3. Zinserhöhungen wirken erst mit zeitlicher Verzögerung von 6-9 Quartalen negativ auf die Wirtschaft.

Für die US-Fed werden die kommenden Monate aus wirtschaftlichen und politischen Gründen schwieriger. Der Markt glaubt daher nicht mehr an eine Fortsetzung des Zinsstraffungszyklus, sondern geht bereits ab Mai 2024 vom Beginn einer Zinssenkungsserie aus.

Ein Grund dafür ist der Beginn der heißen Phase des US-Präsidentschafts-Wahlkampfs. In dieser Zeit verhalten sich die Geldpolitiker in Washington auch verbal i. d. R. neutral.

Selbst in dem von den meisten US-Ökonomen favorisierten Szenario eines sogenannten „Soft Landing“, also einer Wirtschaftsabkühlung ohne Kontraktion, sehen die Chancen auf eine Wiederwahl für den amtierenden Präsidenten Joe Biden nicht sonderlich gut aus: Das US-Nachrichtenportal RealClearPolitics veröffentlicht regelmäßig anhand einer Reihe von Umfrageergebnissen die Zufriedenheit der US-Wähler mit ihrem Präsidenten.

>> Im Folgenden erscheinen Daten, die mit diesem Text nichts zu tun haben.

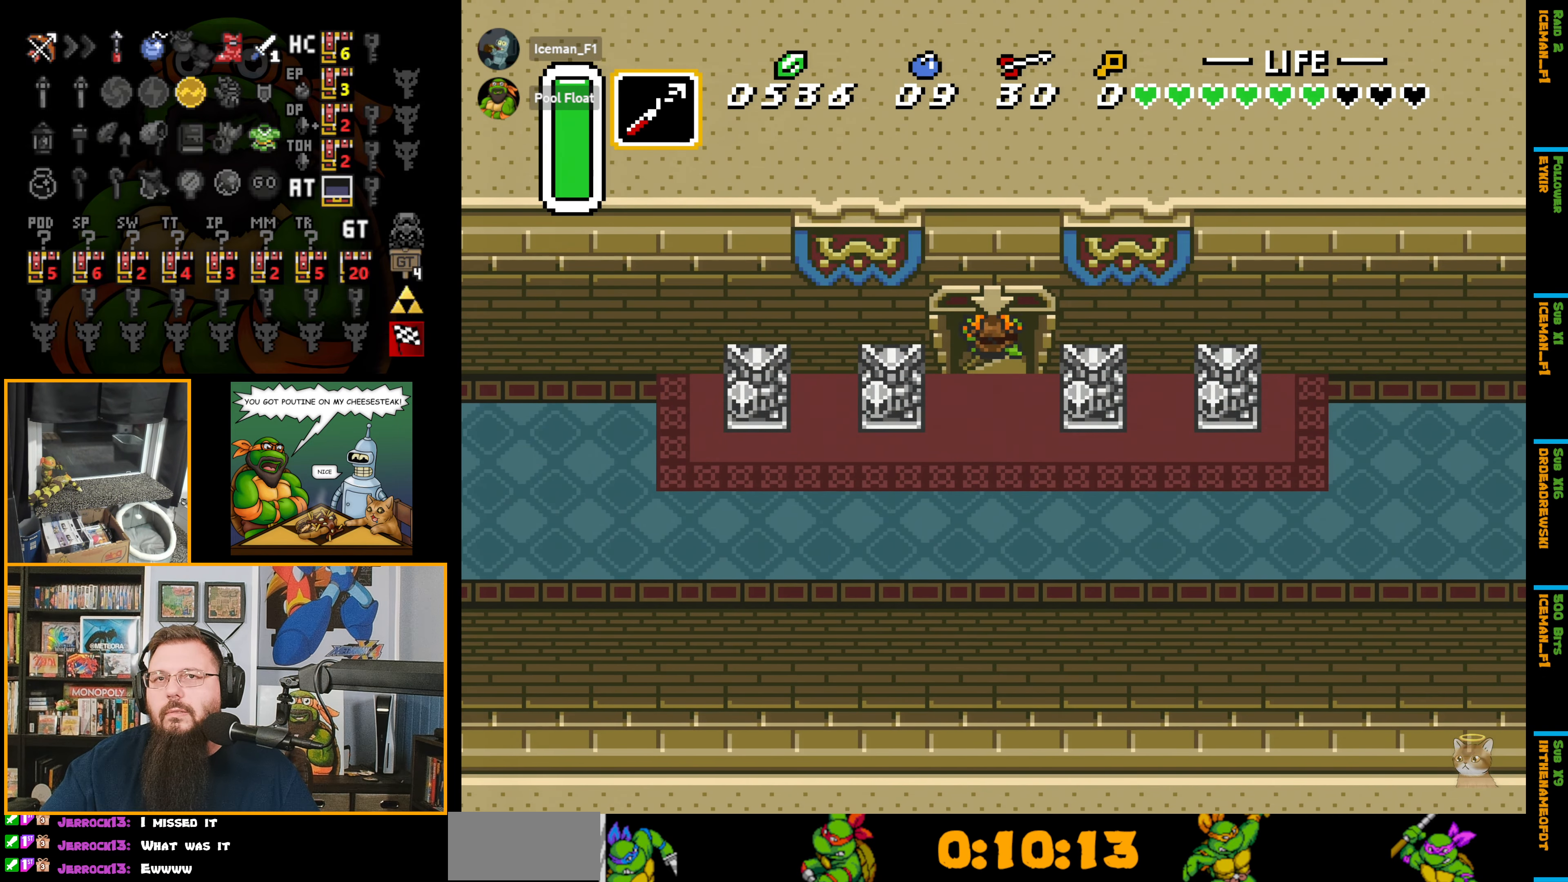
{"buttons": [], "events": [[367, "DPAD_UP", "up"]]}
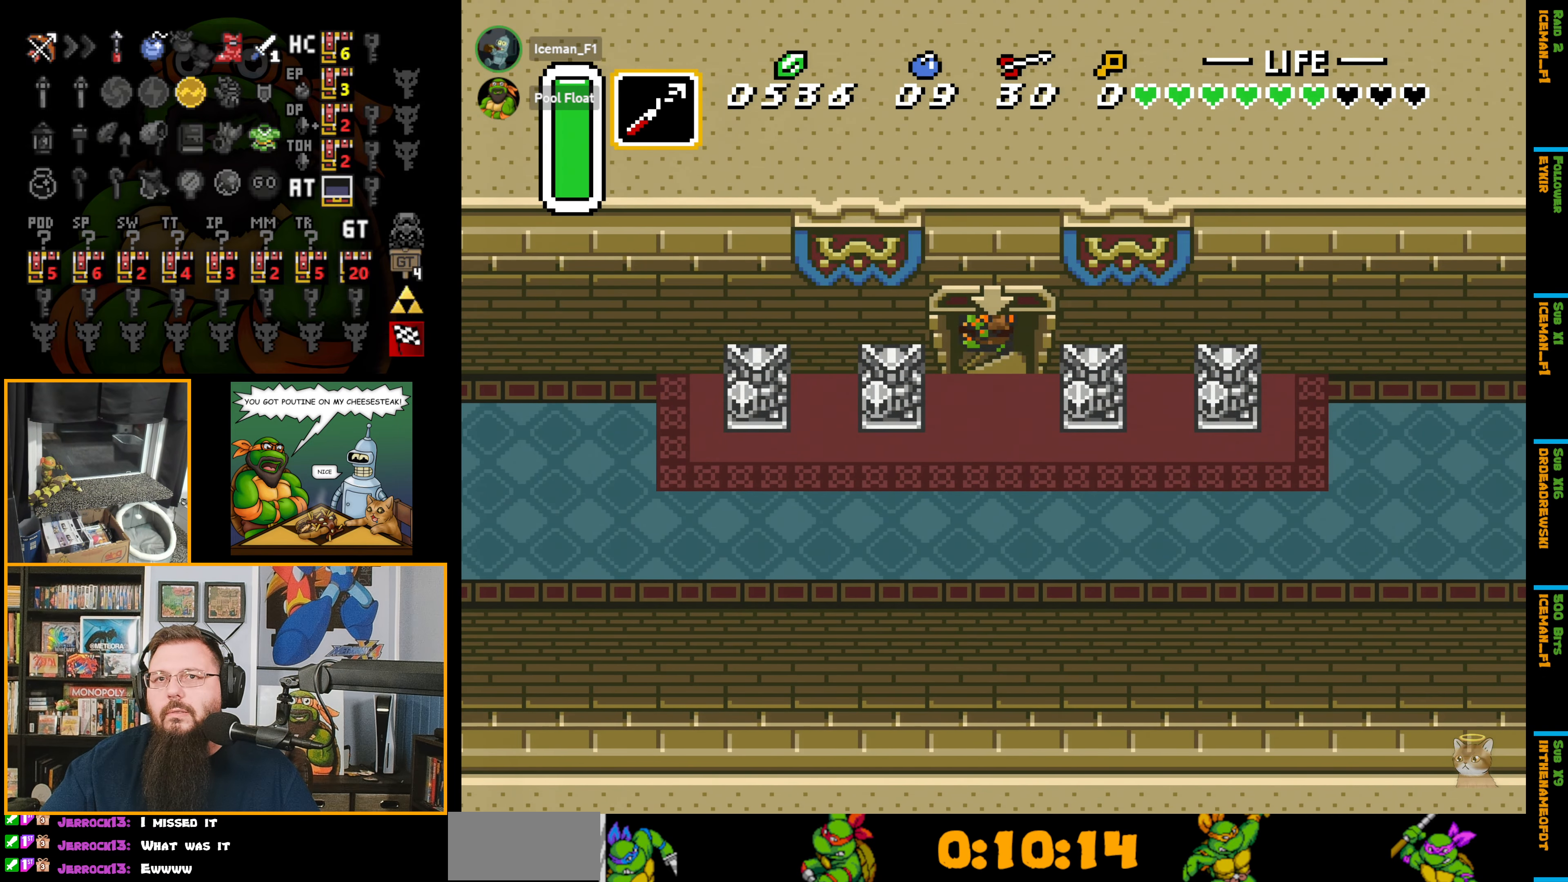
{"buttons": [], "events": []}
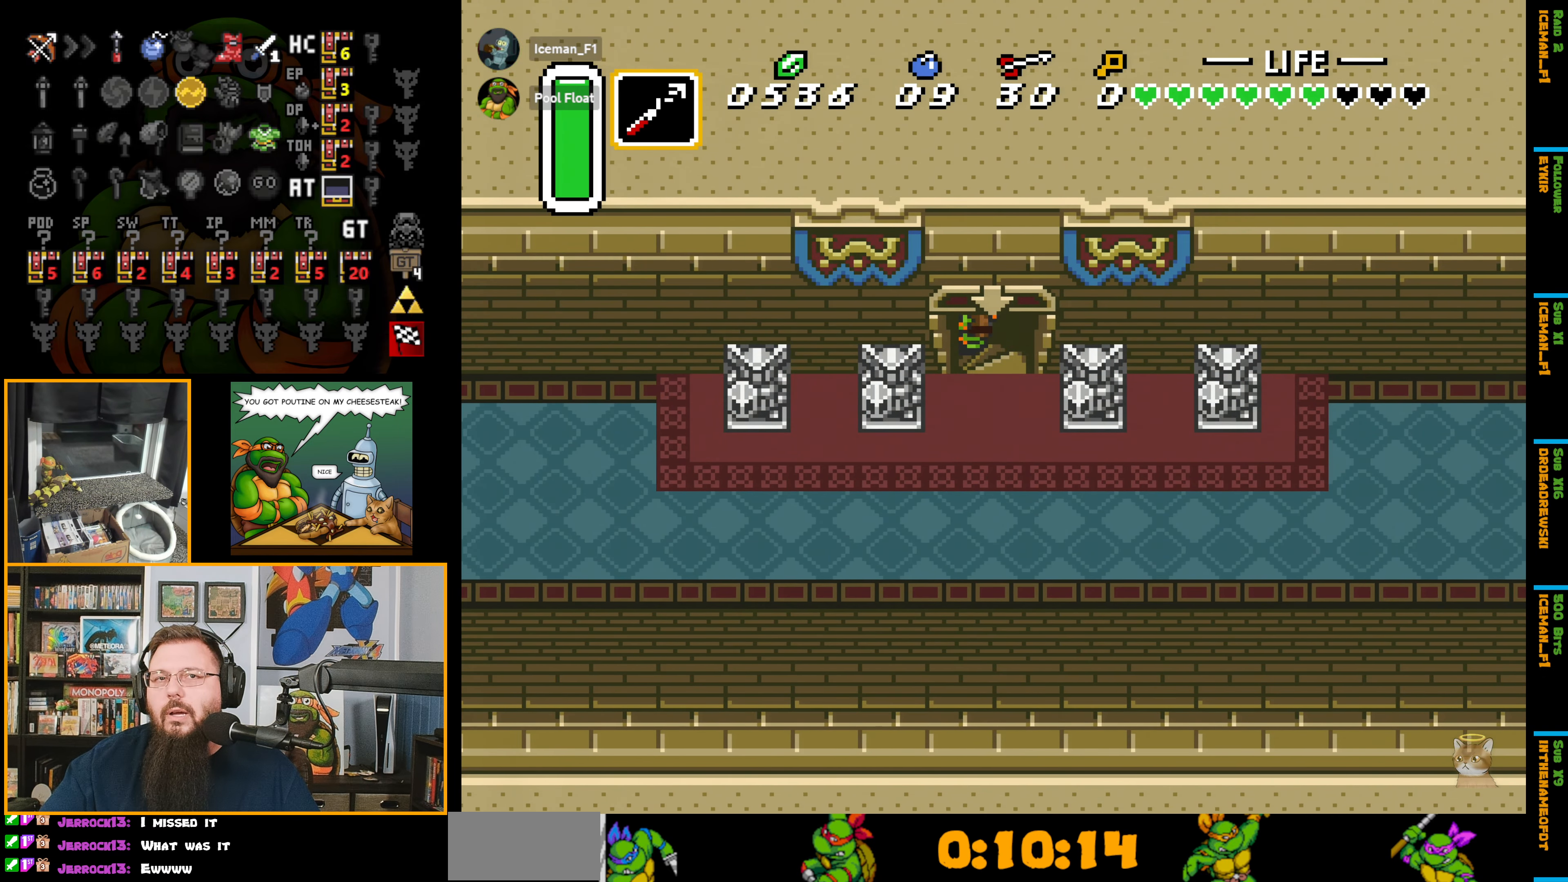
{"buttons": [], "events": []}
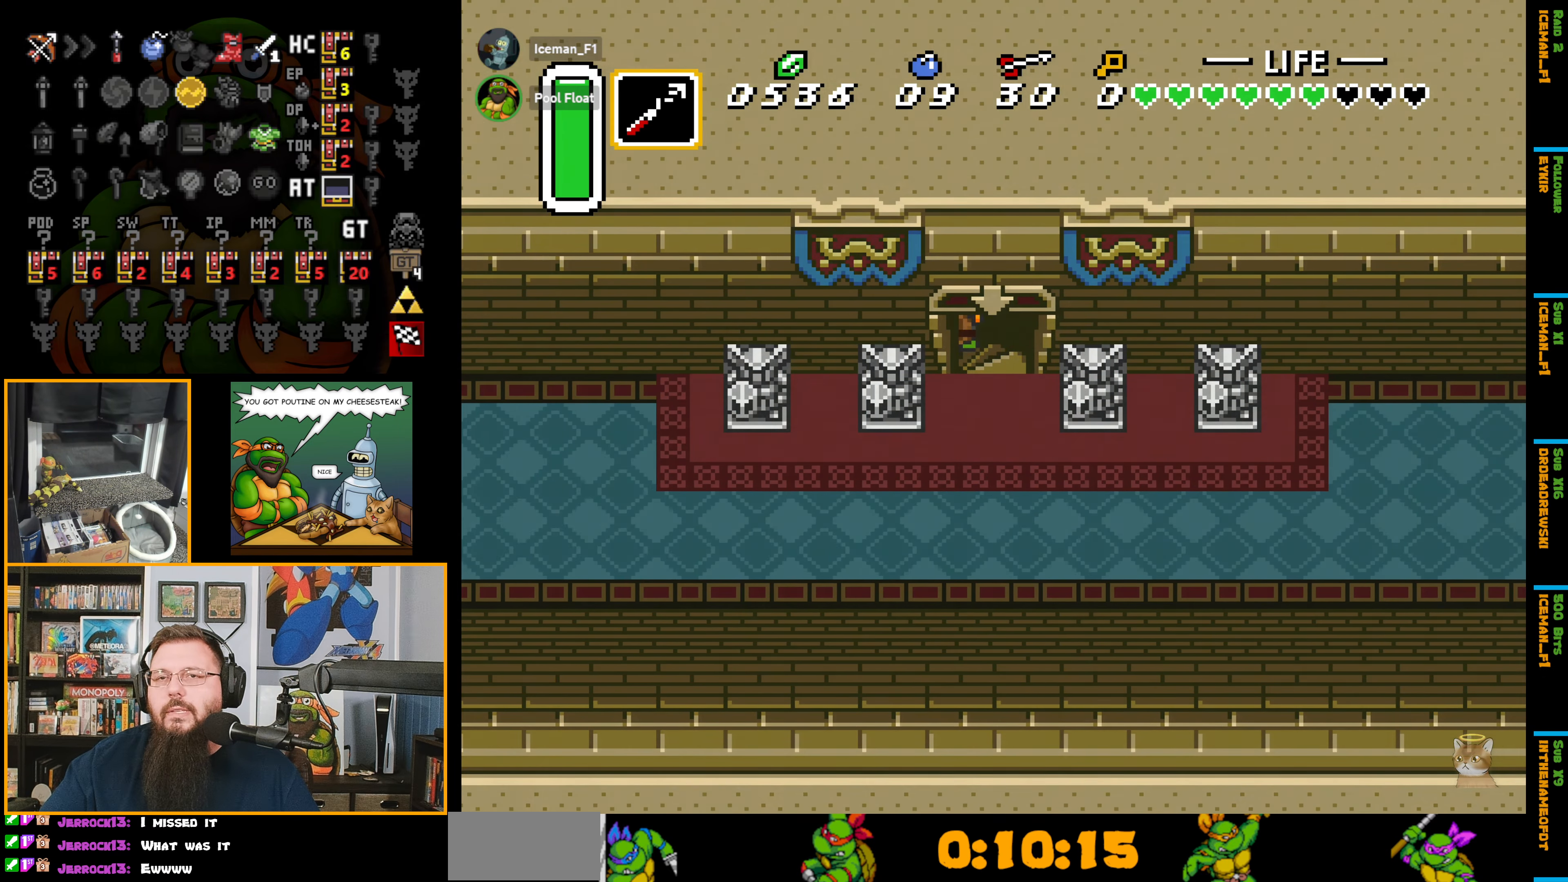
{"buttons": [], "events": []}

Seit dem Beginn seiner Amtszeit im Januar 2021 sind diese von 56 Prozent auf aktuell 40,5 Prozent gesunken. Die Zahl der Unzufriedenen stieg hingegen im selben Zeitraum von 36 Prozent auf 56,5 Prozent an. In einer Rezession würden die Chancen Bidens auf eine zweite Amtszeit wahrscheinlich gegen Null tendieren. Daher ist auch aus dem Weißen Haus mit Gegenwind für die US-Notenbank zu rechnen, sollten sich v. a. die Arbeitsmarktdaten weiter eintrüben.

Barr rechtfertigt seine Ansicht

Gegenüber Bloomberg stellt Michael Barr seine Sicht der Dinge nochmals klar „Ich denke, die jüngsten Wirtschaftsdaten bestätigen meine Ansicht, dass das wahrscheinlich richtig ist“. Er fügte hinzu, dass das Risiko einer zu starken Straffung der Politik und das Risiko, nicht genug zu tun, um den Preisdruck einzudämmen, ausgeglichener geworden seien.

Die Fakten sprechen aktuell jedenfalls für ihn.